▶ **Objetivo del ejercicio**: Presenta como lista numerada todas las líneas de los datos que siguen, omitiendo las líneas en blanco.

[Entradas de datos almacenadas]
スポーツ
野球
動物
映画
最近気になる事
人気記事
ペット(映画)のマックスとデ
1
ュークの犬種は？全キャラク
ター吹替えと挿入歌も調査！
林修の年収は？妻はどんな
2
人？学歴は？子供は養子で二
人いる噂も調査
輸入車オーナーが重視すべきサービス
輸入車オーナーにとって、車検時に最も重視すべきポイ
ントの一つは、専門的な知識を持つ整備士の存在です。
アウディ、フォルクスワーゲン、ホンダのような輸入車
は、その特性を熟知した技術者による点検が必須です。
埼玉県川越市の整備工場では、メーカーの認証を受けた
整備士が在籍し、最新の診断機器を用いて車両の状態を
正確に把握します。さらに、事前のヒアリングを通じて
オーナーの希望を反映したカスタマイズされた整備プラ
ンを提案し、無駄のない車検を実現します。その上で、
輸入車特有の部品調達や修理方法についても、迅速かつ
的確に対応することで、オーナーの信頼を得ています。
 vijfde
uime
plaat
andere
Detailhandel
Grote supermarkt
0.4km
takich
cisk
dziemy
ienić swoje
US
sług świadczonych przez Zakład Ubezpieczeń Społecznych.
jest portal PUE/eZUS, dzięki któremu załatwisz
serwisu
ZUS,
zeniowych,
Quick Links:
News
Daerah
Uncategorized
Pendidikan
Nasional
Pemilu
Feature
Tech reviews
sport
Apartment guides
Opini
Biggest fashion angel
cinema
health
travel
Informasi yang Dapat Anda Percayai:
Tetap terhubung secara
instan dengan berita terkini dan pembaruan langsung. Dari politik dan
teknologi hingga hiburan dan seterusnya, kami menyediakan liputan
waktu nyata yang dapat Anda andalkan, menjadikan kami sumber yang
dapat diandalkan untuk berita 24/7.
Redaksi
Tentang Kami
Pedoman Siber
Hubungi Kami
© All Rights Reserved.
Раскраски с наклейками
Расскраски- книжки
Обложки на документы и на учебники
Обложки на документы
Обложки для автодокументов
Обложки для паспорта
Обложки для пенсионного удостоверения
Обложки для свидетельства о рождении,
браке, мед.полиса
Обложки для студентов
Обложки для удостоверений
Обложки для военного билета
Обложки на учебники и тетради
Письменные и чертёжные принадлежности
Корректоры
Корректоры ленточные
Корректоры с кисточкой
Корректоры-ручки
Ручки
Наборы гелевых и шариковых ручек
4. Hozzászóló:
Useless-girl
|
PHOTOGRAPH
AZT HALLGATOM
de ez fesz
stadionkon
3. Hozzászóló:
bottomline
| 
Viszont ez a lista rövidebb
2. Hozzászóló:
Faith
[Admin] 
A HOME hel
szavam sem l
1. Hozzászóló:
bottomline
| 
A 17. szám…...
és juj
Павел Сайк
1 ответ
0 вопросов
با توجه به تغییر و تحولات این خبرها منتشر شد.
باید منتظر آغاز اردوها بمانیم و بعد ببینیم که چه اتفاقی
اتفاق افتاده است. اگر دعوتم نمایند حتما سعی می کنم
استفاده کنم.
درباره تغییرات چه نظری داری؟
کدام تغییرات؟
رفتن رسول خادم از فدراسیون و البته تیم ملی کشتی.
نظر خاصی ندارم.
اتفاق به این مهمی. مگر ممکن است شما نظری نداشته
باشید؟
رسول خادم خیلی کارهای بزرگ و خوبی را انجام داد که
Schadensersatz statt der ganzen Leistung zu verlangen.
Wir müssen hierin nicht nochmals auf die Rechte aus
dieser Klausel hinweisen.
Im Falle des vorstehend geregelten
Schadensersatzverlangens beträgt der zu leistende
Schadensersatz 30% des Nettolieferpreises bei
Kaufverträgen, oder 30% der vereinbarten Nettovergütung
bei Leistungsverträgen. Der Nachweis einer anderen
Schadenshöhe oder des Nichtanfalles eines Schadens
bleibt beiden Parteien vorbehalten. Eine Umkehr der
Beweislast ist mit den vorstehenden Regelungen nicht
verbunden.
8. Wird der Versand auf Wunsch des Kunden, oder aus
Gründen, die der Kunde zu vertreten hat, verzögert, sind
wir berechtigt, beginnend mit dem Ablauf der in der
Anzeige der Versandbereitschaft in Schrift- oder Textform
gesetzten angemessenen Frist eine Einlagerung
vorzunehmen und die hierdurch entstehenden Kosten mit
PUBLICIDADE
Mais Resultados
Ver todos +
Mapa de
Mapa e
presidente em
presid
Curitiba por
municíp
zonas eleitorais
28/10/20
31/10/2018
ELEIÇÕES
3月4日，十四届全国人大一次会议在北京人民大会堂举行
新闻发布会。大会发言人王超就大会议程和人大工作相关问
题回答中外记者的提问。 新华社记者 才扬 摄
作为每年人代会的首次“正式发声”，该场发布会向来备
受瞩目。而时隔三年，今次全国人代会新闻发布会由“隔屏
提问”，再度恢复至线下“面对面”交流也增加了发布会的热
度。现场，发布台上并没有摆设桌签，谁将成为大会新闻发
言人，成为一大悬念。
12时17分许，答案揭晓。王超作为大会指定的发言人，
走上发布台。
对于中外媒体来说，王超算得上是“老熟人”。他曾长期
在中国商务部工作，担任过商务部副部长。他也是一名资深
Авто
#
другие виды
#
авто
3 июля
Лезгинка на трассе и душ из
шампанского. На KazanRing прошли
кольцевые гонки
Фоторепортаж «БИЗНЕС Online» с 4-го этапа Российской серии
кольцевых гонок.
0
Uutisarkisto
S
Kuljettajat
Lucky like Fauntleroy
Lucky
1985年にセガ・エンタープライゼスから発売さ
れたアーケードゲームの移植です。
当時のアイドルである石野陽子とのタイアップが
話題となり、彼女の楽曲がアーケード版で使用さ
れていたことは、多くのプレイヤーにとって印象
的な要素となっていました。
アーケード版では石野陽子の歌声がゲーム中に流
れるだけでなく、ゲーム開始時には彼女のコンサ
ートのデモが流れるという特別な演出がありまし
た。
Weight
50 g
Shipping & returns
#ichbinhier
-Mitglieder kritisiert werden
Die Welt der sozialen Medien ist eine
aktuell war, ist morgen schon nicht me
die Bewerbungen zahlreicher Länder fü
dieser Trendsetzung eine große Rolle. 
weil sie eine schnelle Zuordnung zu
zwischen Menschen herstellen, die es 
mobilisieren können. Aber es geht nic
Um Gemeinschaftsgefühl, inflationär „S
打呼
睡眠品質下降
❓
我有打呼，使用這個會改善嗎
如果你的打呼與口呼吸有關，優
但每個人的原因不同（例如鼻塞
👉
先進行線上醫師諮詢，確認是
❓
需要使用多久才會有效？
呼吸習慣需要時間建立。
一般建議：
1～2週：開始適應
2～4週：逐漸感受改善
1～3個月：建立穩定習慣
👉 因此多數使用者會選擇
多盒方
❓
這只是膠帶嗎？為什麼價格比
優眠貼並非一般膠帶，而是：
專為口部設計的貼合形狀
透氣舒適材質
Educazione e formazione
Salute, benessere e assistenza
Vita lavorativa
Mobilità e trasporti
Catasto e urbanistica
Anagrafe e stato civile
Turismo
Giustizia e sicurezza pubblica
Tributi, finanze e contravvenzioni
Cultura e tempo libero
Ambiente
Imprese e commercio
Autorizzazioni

▶ **Solución escrita**:
1. スポーツ
2. 野球
3. 動物
4. 映画
5. 最近気になる事
6. 人気記事
7. ペット(映画)のマックスとデ
8. 1
9. ュークの犬種は？全キャラク
10. ター吹替えと挿入歌も調査！
11. 林修の年収は？妻はどんな
12. 2
13. 人？学歴は？子供は養子で二
14. 人いる噂も調査
15. 輸入車オーナーが重視すべきサービス
16. 輸入車オーナーにとって、車検時に最も重視すべきポイ
17. ントの一つは、専門的な知識を持つ整備士の存在です。
18. アウディ、フォルクスワーゲン、ホンダのような輸入車
19. は、その特性を熟知した技術者による点検が必須です。
20. 埼玉県川越市の整備工場では、メーカーの認証を受けた
21. 整備士が在籍し、最新の診断機器を用いて車両の状態を
22. 正確に把握します。さらに、事前のヒアリングを通じて
23. オーナーの希望を反映したカスタマイズされた整備プラ
24. ンを提案し、無駄のない車検を実現します。その上で、
25. 輸入車特有の部品調達や修理方法についても、迅速かつ
26. 的確に対応することで、オーナーの信頼を得ています。
27.  vijfde
28. uime
29. plaat
30. andere
31. Detailhandel
32. Grote supermarkt
33. 0.4km
34. takich
35. cisk
36. dziemy
37. ienić swoje
38. US
39. sług świadczonych przez Zakład Ubezpieczeń Społecznych.
40. jest portal PUE/eZUS, dzięki któremu załatwisz
41. serwisu
42. ZUS,
43. zeniowych,
44. Quick Links:
45. News
46. Daerah
47. Uncategorized
48. Pendidikan
49. Nasional
50. Pemilu
51. Feature
52. Tech reviews
53. sport
54. Apartment guides
55. Opini
56. Biggest fashion angel
57. cinema
58. health
59. travel
60. Informasi yang Dapat Anda Percayai:
61. Tetap terhubung secara
62. instan dengan berita terkini dan pembaruan langsung. Dari politik dan
63. teknologi hingga hiburan dan seterusnya, kami menyediakan liputan
64. waktu nyata yang dapat Anda andalkan, menjadikan kami sumber yang
65. dapat diandalkan untuk berita 24/7.
66. Redaksi
67. Tentang Kami
68. Pedoman Siber
69. Hubungi Kami
70. © All Rights Reserved.
71. Раскраски с наклейками
72. Расскраски- книжки
73. Обложки на документы и на учебники
74. Обложки на документы
75. Обложки для автодокументов
76. Обложки для паспорта
77. Обложки для пенсионного удостоверения
78. Обложки для свидетельства о рождении,
79. браке, мед.полиса
80. Обложки для студентов
81. Обложки для удостоверений
82. Обложки для военного билета
83. Обложки на учебники и тетради
84. Письменные и чертёжные принадлежности
85. Корректоры
86. Корректоры ленточные
87. Корректоры с кисточкой
88. Корректоры-ручки
89. Ручки
90. Наборы гелевых и шариковых ручек
91. 4. Hozzászóló:
92. Useless-girl
93. |
94. PHOTOGRAPH
95. AZT HALLGATOM
96. de ez fesz
97. stadionkon
98. 3. Hozzászóló:
99. bottomline
100. | 
101. Viszont ez a lista rövidebb
102. 2. Hozzászóló:
103. Faith
104. [Admin] 
105. A HOME hel
106. szavam sem l
107. 1. Hozzászóló:
108. bottomline
109. | 
110. A 17. szám…...
111. és juj
112. Павел Сайк
113. 1 ответ
114. 0 вопросов
115. با توجه به تغییر و تحولات این خبرها منتشر شد.
116. باید منتظر آغاز اردوها بمانیم و بعد ببینیم که چه اتفاقی
117. اتفاق افتاده است. اگر دعوتم نمایند حتما سعی می کنم
118. استفاده کنم.
119. درباره تغییرات چه نظری داری؟
120. کدام تغییرات؟
121. رفتن رسول خادم از فدراسیون و البته تیم ملی کشتی.
122. نظر خاصی ندارم.
123. اتفاق به این مهمی. مگر ممکن است شما نظری نداشته
124. باشید؟
125. رسول خادم خیلی کارهای بزرگ و خوبی را انجام داد که
126. Schadensersatz statt der ganzen Leistung zu verlangen.
127. Wir müssen hierin nicht nochmals auf die Rechte aus
128. dieser Klausel hinweisen.
129. Im Falle des vorstehend geregelten
130. Schadensersatzverlangens beträgt der zu leistende
131. Schadensersatz 30% des Nettolieferpreises bei
132. Kaufverträgen, oder 30% der vereinbarten Nettovergütung
133. bei Leistungsverträgen. Der Nachweis einer anderen
134. Schadenshöhe oder des Nichtanfalles eines Schadens
135. bleibt beiden Parteien vorbehalten. Eine Umkehr der
136. Beweislast ist mit den vorstehenden Regelungen nicht
137. verbunden.
138. 8. Wird der Versand auf Wunsch des Kunden, oder aus
139. Gründen, die der Kunde zu vertreten hat, verzögert, sind
140. wir berechtigt, beginnend mit dem Ablauf der in der
141. Anzeige der Versandbereitschaft in Schrift- oder Textform
142. gesetzten angemessenen Frist eine Einlagerung
143. vorzunehmen und die hierdurch entstehenden Kosten mit
144. PUBLICIDADE
145. Mais Resultados
146. Ver todos +
147. Mapa de
148. Mapa e
149. presidente em
150. presid
151. Curitiba por
152. municíp
153. zonas eleitorais
154. 28/10/20
155. 31/10/2018
156. ELEIÇÕES
157. 3月4日，十四届全国人大一次会议在北京人民大会堂举行
158. 新闻发布会。大会发言人王超就大会议程和人大工作相关问
159. 题回答中外记者的提问。 新华社记者 才扬 摄
160. 作为每年人代会的首次“正式发声”，该场发布会向来备
161. 受瞩目。而时隔三年，今次全国人代会新闻发布会由“隔屏
162. 提问”，再度恢复至线下“面对面”交流也增加了发布会的热
163. 度。现场，发布台上并没有摆设桌签，谁将成为大会新闻发
164. 言人，成为一大悬念。
165. 12时17分许，答案揭晓。王超作为大会指定的发言人，
166. 走上发布台。
167. 对于中外媒体来说，王超算得上是“老熟人”。他曾长期
168. 在中国商务部工作，担任过商务部副部长。他也是一名资深
169. Авто
170. #
171. другие виды
172. #
173. авто
174. 3 июля
175. Лезгинка на трассе и душ из
176. шампанского. На KazanRing прошли
177. кольцевые гонки
178. Фоторепортаж «БИЗНЕС Online» с 4-го этапа Российской серии
179. кольцевых гонок.
180. 0
181. Uutisarkisto
182. S
183. Kuljettajat
184. Lucky like Fauntleroy
185. Lucky
186. 1985年にセガ・エンタープライゼスから発売さ
187. れたアーケードゲームの移植です。
188. 当時のアイドルである石野陽子とのタイアップが
189. 話題となり、彼女の楽曲がアーケード版で使用さ
190. れていたことは、多くのプレイヤーにとって印象
191. 的な要素となっていました。
192. アーケード版では石野陽子の歌声がゲーム中に流
193. れるだけでなく、ゲーム開始時には彼女のコンサ
194. ートのデモが流れるという特別な演出がありまし
195. た。
196. Weight
197. 50 g
198. Shipping & returns
199. #ichbinhier
200. -Mitglieder kritisiert werden
201. Die Welt der sozialen Medien ist eine
202. aktuell war, ist morgen schon nicht me
203. die Bewerbungen zahlreicher Länder fü
204. dieser Trendsetzung eine große Rolle. 
205. weil sie eine schnelle Zuordnung zu
206. zwischen Menschen herstellen, die es 
207. mobilisieren können. Aber es geht nic
208. Um Gemeinschaftsgefühl, inflationär „S
209. 打呼
210. 睡眠品質下降
211. ❓
212. 我有打呼，使用這個會改善嗎
213. 如果你的打呼與口呼吸有關，優
214. 但每個人的原因不同（例如鼻塞
215. 👉
216. 先進行線上醫師諮詢，確認是
217. ❓
218. 需要使用多久才會有效？
219. 呼吸習慣需要時間建立。
220. 一般建議：
221. 1～2週：開始適應
222. 2～4週：逐漸感受改善
223. 1～3個月：建立穩定習慣
224. 👉 因此多數使用者會選擇
225. 多盒方
226. ❓
227. 這只是膠帶嗎？為什麼價格比
228. 優眠貼並非一般膠帶，而是：
229. 專為口部設計的貼合形狀
230. 透氣舒適材質
231. Educazione e formazione
232. Salute, benessere e assistenza
233. Vita lavorativa
234. Mobilità e trasporti
235. Catasto e urbanistica
236. Anagrafe e stato civile
237. Turismo
238. Giustizia e sicurezza pubblica
239. Tributi, finanze e contravvenzioni
240. Cultura e tempo libero
241. Ambiente
242. Imprese e commercio
243. Autorizzazioni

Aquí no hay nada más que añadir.